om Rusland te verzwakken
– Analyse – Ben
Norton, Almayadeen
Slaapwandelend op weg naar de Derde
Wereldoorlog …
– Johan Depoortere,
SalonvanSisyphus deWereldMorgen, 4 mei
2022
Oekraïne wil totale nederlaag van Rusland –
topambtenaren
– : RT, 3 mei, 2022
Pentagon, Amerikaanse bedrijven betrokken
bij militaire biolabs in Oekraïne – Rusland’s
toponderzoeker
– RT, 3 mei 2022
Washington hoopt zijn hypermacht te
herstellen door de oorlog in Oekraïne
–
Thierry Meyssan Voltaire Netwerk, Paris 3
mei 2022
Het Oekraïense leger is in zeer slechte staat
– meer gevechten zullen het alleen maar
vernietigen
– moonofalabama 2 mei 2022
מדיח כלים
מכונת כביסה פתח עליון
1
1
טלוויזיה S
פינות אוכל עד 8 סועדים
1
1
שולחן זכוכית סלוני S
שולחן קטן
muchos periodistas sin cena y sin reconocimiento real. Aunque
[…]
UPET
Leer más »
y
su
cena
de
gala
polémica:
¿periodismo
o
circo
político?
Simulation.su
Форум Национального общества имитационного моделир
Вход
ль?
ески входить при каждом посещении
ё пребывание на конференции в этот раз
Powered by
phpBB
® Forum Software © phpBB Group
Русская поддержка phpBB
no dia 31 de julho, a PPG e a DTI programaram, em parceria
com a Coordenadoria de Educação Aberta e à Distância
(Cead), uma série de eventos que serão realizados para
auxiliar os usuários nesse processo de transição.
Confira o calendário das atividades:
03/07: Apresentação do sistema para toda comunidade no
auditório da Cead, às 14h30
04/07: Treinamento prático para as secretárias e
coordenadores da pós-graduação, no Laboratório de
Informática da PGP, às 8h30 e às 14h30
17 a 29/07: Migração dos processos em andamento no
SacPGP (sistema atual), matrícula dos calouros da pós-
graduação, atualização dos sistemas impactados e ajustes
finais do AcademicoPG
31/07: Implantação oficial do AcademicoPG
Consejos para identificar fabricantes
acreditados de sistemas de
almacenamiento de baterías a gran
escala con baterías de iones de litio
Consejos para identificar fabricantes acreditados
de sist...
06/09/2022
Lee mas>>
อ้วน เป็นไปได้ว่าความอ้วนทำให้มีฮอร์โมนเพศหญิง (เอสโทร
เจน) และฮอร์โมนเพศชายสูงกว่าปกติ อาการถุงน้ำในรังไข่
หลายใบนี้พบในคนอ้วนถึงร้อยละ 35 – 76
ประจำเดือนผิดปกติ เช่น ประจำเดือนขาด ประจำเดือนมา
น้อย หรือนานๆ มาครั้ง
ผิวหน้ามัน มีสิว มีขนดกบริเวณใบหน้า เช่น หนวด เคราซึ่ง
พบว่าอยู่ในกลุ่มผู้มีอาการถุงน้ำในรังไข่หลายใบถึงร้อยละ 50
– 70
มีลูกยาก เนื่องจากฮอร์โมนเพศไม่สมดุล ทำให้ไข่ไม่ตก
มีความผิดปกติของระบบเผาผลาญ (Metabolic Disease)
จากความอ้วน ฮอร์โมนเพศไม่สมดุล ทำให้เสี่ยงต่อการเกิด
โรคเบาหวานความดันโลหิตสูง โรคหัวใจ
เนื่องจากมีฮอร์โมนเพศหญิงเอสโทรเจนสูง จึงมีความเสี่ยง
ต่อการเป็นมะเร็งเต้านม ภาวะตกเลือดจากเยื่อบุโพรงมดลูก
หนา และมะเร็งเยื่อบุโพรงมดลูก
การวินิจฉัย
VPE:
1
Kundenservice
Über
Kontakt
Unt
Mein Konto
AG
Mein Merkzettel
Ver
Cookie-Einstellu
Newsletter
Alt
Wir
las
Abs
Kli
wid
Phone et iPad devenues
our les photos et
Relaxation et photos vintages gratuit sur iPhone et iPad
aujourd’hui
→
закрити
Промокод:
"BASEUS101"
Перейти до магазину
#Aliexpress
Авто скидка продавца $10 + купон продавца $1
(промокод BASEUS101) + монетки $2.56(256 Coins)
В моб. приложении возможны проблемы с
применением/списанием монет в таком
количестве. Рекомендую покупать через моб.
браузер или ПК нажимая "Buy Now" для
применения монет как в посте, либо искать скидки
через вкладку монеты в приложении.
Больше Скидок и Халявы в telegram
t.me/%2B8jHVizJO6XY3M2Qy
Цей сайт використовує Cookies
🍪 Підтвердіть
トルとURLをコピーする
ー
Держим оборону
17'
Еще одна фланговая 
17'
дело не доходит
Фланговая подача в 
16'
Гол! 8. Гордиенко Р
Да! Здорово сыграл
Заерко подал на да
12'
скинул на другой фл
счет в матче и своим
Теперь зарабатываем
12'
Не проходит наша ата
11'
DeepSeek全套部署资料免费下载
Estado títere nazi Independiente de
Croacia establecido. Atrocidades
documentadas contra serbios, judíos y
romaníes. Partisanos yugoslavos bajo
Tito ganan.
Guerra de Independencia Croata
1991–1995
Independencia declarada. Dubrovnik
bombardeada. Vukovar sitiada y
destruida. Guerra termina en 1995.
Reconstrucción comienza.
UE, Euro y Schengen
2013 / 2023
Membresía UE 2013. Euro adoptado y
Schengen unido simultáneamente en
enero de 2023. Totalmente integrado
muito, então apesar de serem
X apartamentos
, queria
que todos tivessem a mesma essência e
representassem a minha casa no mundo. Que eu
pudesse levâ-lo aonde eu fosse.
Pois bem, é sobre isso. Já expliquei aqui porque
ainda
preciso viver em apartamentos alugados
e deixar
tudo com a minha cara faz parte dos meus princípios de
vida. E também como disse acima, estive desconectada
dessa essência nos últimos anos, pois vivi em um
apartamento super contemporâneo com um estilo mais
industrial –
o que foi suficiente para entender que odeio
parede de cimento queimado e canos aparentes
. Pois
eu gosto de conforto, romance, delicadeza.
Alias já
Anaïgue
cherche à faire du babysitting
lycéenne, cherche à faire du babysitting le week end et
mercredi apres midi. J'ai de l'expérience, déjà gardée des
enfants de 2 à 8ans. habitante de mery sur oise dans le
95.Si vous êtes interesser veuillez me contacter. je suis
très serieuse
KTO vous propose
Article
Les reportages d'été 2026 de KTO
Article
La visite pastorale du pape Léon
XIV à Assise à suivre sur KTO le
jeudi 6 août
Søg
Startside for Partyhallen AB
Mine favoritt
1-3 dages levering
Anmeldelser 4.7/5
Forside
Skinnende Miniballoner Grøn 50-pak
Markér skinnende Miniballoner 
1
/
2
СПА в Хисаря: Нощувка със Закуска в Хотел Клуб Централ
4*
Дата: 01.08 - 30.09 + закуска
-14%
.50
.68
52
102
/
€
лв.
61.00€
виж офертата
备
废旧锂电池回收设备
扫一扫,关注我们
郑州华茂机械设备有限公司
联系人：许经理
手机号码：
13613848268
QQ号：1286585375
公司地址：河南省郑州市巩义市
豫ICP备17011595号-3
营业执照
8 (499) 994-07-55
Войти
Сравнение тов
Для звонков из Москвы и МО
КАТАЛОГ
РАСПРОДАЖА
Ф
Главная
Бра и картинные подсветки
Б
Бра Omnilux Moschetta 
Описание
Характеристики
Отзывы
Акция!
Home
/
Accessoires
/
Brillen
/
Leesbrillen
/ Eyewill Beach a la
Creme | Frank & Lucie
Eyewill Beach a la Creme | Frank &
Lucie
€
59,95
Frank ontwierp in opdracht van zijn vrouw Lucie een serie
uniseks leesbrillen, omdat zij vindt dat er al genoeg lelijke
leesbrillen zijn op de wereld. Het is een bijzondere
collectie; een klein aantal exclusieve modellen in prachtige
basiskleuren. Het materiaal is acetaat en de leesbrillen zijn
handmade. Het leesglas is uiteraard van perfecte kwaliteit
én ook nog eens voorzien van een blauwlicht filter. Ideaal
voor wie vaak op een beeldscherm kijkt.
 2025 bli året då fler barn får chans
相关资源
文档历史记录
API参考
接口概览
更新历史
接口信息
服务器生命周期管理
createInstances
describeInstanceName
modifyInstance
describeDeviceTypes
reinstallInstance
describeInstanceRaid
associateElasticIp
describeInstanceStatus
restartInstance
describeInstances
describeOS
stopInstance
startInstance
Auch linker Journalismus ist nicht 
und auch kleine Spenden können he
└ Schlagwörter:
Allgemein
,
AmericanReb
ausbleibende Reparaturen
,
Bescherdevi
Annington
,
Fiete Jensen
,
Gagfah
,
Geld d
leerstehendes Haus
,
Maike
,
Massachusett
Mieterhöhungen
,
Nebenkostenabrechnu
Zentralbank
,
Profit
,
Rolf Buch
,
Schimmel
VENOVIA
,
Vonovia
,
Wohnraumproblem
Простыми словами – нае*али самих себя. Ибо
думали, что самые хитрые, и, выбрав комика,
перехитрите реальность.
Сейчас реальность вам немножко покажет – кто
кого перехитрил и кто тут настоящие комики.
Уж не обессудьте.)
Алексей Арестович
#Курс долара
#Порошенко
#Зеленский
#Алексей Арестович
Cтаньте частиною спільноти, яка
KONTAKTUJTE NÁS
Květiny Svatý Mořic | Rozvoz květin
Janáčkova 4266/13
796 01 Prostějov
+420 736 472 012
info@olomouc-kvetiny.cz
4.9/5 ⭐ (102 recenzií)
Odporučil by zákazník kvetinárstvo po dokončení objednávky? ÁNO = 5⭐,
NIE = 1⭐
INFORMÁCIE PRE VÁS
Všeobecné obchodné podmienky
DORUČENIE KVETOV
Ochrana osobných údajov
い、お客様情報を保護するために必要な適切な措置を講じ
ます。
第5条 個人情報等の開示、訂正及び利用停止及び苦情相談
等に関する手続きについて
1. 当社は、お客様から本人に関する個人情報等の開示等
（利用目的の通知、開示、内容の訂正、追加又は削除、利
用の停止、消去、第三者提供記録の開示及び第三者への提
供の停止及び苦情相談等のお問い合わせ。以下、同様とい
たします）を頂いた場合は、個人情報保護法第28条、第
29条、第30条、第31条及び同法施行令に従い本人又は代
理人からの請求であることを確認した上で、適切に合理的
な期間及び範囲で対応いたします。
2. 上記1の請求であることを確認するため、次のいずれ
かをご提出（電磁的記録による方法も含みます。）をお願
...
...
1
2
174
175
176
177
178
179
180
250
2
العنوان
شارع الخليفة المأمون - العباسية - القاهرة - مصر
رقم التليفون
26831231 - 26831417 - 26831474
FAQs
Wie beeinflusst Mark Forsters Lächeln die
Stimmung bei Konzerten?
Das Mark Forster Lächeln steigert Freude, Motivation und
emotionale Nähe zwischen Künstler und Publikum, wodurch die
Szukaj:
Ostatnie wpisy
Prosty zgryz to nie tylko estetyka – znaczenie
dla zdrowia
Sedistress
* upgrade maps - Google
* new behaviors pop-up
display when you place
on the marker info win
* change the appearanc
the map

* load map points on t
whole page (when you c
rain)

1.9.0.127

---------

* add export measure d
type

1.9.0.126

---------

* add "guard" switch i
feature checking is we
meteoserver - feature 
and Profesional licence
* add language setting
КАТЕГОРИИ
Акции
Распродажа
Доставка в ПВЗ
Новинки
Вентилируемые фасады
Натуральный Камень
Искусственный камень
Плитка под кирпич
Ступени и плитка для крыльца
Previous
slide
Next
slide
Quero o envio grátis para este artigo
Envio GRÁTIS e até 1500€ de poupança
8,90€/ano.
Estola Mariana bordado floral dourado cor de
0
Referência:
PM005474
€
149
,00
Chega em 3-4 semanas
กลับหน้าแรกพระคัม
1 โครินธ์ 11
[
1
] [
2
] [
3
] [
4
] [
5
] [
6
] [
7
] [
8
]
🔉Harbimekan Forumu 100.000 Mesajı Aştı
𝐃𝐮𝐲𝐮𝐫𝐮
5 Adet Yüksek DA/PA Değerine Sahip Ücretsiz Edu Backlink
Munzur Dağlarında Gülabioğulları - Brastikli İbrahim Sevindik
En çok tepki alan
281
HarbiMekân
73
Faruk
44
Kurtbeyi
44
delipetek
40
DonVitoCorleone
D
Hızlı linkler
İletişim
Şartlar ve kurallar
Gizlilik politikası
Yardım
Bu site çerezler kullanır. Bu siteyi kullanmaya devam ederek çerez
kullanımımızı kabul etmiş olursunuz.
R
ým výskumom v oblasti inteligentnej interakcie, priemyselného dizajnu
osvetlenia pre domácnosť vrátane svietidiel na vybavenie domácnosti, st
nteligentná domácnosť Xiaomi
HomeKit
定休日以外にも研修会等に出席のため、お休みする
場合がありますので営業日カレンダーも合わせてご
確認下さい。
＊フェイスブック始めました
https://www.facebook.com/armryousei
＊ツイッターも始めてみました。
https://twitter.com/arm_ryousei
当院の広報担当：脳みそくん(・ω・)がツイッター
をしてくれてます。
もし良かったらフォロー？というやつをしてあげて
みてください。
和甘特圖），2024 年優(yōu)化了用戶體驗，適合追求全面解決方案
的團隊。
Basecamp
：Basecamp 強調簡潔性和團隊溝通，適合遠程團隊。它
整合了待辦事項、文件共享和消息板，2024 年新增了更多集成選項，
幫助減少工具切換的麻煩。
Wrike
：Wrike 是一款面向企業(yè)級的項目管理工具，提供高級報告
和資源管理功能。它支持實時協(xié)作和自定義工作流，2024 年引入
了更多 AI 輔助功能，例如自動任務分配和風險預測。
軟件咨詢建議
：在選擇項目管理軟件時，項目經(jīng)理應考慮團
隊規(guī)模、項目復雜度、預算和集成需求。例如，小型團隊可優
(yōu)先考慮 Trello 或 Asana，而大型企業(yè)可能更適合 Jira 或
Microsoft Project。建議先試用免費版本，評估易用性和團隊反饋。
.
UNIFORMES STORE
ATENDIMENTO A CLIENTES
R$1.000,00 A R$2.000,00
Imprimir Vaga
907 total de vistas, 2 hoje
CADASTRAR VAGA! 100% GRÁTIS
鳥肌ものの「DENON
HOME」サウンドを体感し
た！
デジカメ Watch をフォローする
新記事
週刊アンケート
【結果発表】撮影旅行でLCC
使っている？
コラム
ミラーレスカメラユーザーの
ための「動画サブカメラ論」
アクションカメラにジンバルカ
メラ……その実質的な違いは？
● ● ● ● ●
◆ **THE PROBLEM**
Please find every line in the rows above that contains the word "Lucie", and copy each of those lines in full. Matching is case-sensitive.

◆ **EXPECTED ANSWER**
Creme | Frank & Lucie
Lucie
Frank ontwierp in opdracht van zijn vrouw Lucie een serie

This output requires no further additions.